AIM OF THE TASK:
Reproduce the records. Keep every word exact and include no images.

EXERCISE DATA:
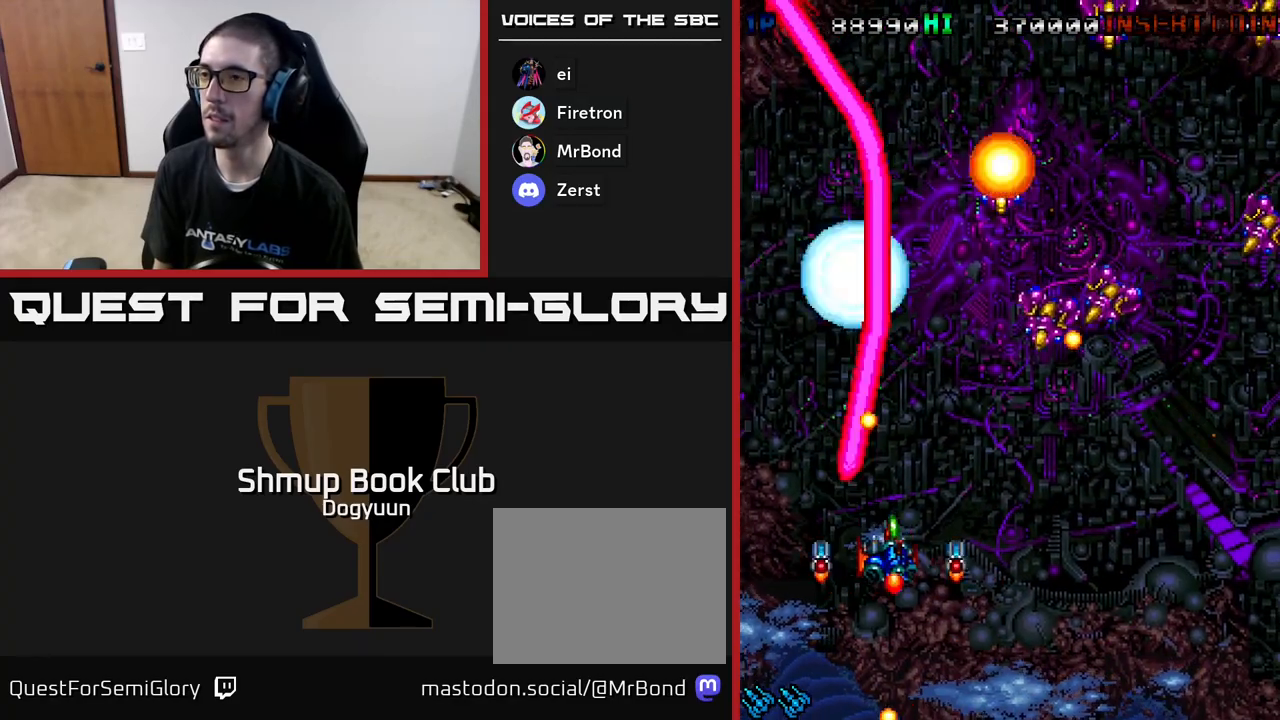
{"buttons": ["A", "DPAD_RIGHT"], "events": [[17, "A", "up"], [67, "A", "down"], [167, "DPAD_DOWN", "up"], [200, "A", "up"], [267, "A", "down"], [317, "DPAD_DOWN", "down"], [400, "DPAD_DOWN", "up"], [433, "A", "up"], [483, "A", "down"]]}
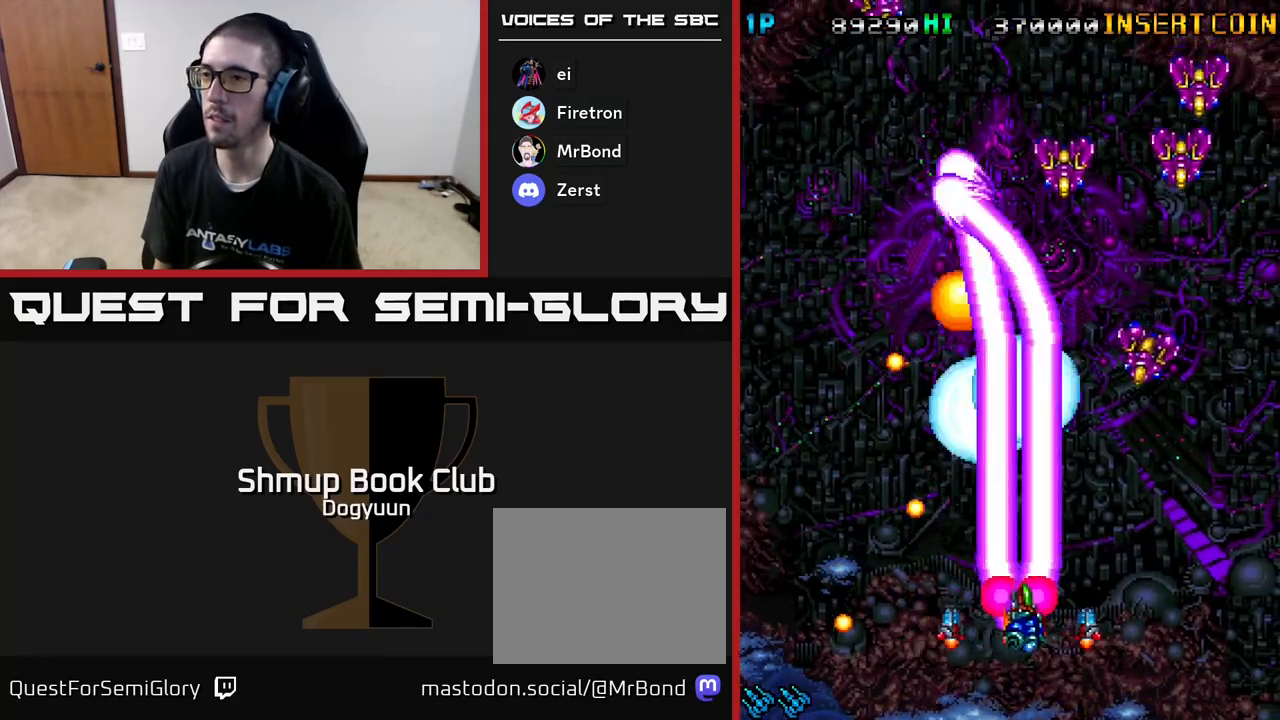
{"buttons": ["A", "DPAD_DOWN"], "events": [[167, "A", "up"], [217, "A", "down"], [383, "A", "up"], [383, "DPAD_DOWN", "down"], [433, "A", "down"], [483, "DPAD_RIGHT", "up"]]}
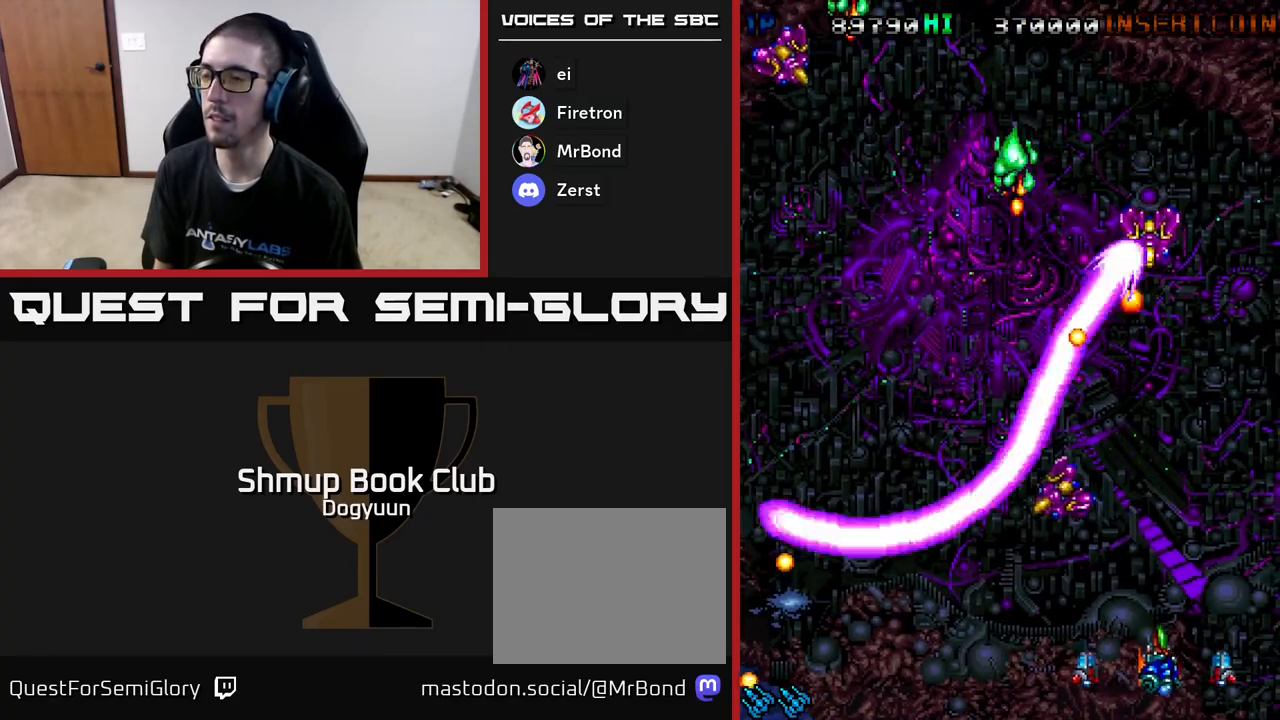
{"buttons": ["A", "DPAD_UP"]}
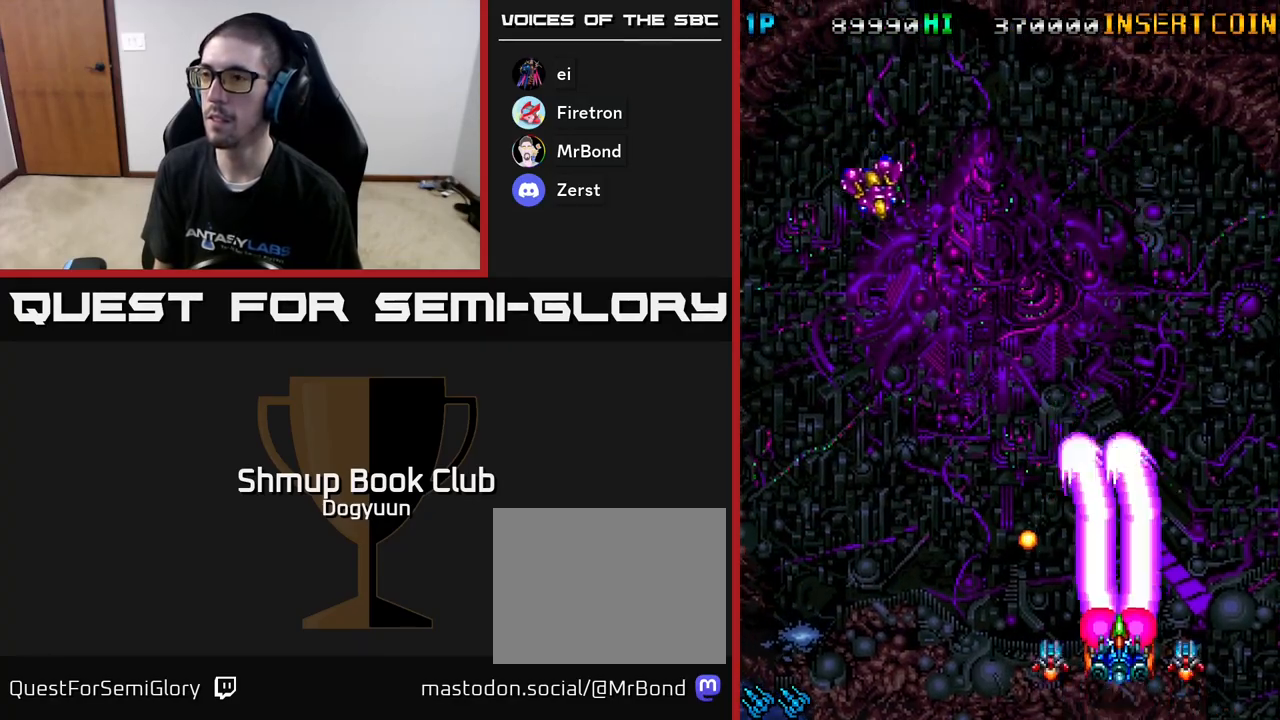
{"buttons": ["A", "DPAD_DOWN", "DPAD_LEFT"], "events": [[17, "A", "up"], [83, "A", "down"], [117, "DPAD_RIGHT", "down"], [267, "A", "up"], [317, "DPAD_RIGHT", "up"], [333, "A", "down"], [333, "DPAD_LEFT", "down"], [350, "DPAD_UP", "up"], [467, "DPAD_DOWN", "down"]]}
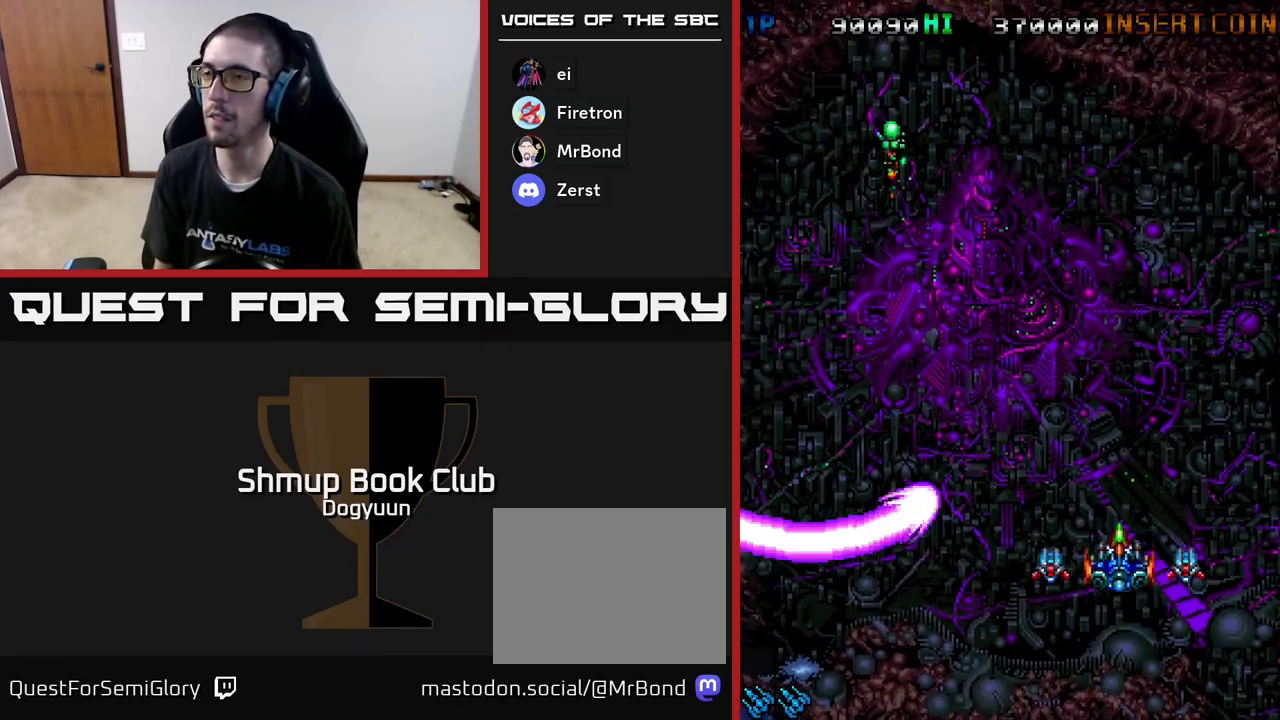
{"buttons": ["DPAD_UP"], "events": [[17, "A", "up"], [67, "DPAD_DOWN", "up"], [83, "A", "down"], [250, "A", "up"], [333, "A", "down"], [383, "DPAD_UP", "down"], [417, "DPAD_LEFT", "up"], [483, "A", "up"]]}
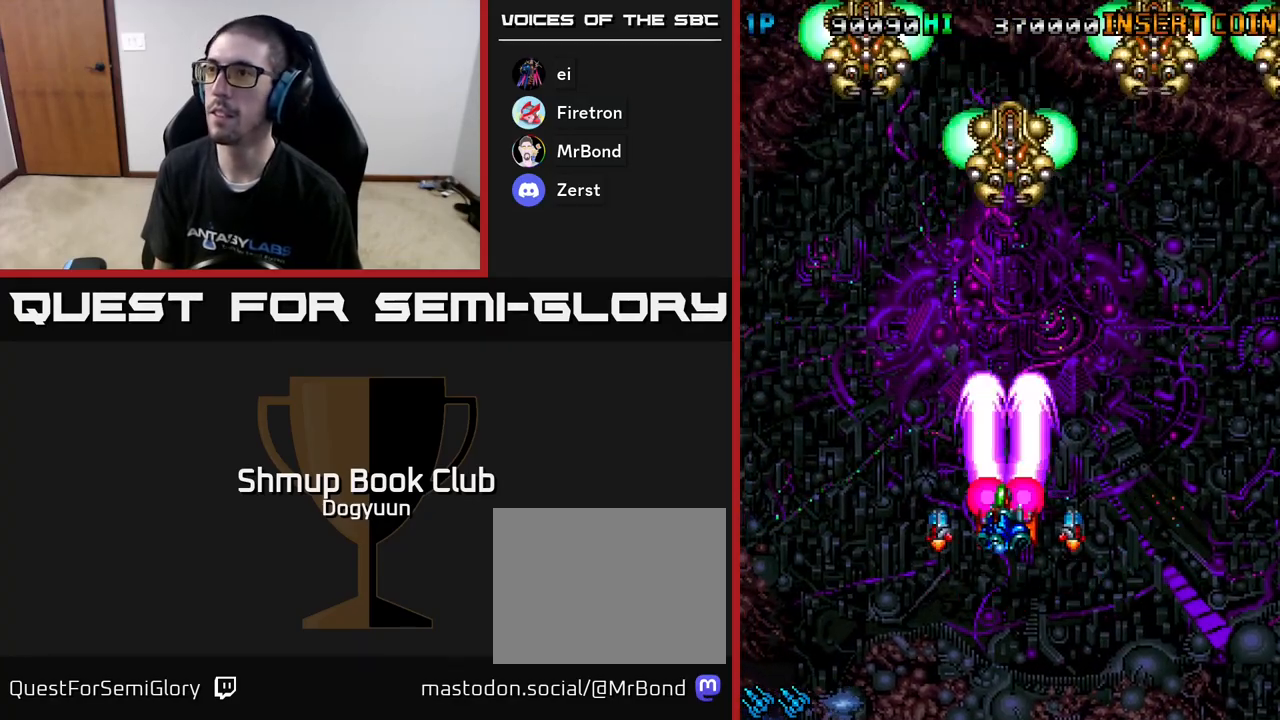
{"buttons": ["A", "DPAD_LEFT"], "events": [[33, "A", "down"], [133, "DPAD_UP", "up"], [300, "A", "up"], [350, "A", "down"], [400, "DPAD_LEFT", "down"]]}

WRITTEN ANSWER:
{"buttons": ["A", "DPAD_RIGHT"], "events": [[17, "A", "up"], [67, "A", "down"], [167, "DPAD_DOWN", "up"], [200, "A", "up"], [267, "A", "down"], [317, "DPAD_DOWN", "down"], [400, "DPAD_DOWN", "up"], [433, "A", "up"], [483, "A", "down"]]}
{"buttons": ["A", "DPAD_DOWN"], "events": [[167, "A", "up"], [217, "A", "down"], [383, "A", "up"], [383, "DPAD_DOWN", "down"], [433, "A", "down"], [483, "DPAD_RIGHT", "up"]]}
{"buttons": ["A", "DPAD_UP"]}
{"buttons": ["A", "DPAD_DOWN", "DPAD_LEFT"], "events": [[17, "A", "up"], [83, "A", "down"], [117, "DPAD_RIGHT", "down"], [267, "A", "up"], [317, "DPAD_RIGHT", "up"], [333, "A", "down"], [333, "DPAD_LEFT", "down"], [350, "DPAD_UP", "up"], [467, "DPAD_DOWN", "down"]]}
{"buttons": ["DPAD_UP"], "events": [[17, "A", "up"], [67, "DPAD_DOWN", "up"], [83, "A", "down"], [250, "A", "up"], [333, "A", "down"], [383, "DPAD_UP", "down"], [417, "DPAD_LEFT", "up"], [483, "A", "up"]]}
{"buttons": ["A", "DPAD_LEFT"], "events": [[33, "A", "down"], [133, "DPAD_UP", "up"], [300, "A", "up"], [350, "A", "down"], [400, "DPAD_LEFT", "down"]]}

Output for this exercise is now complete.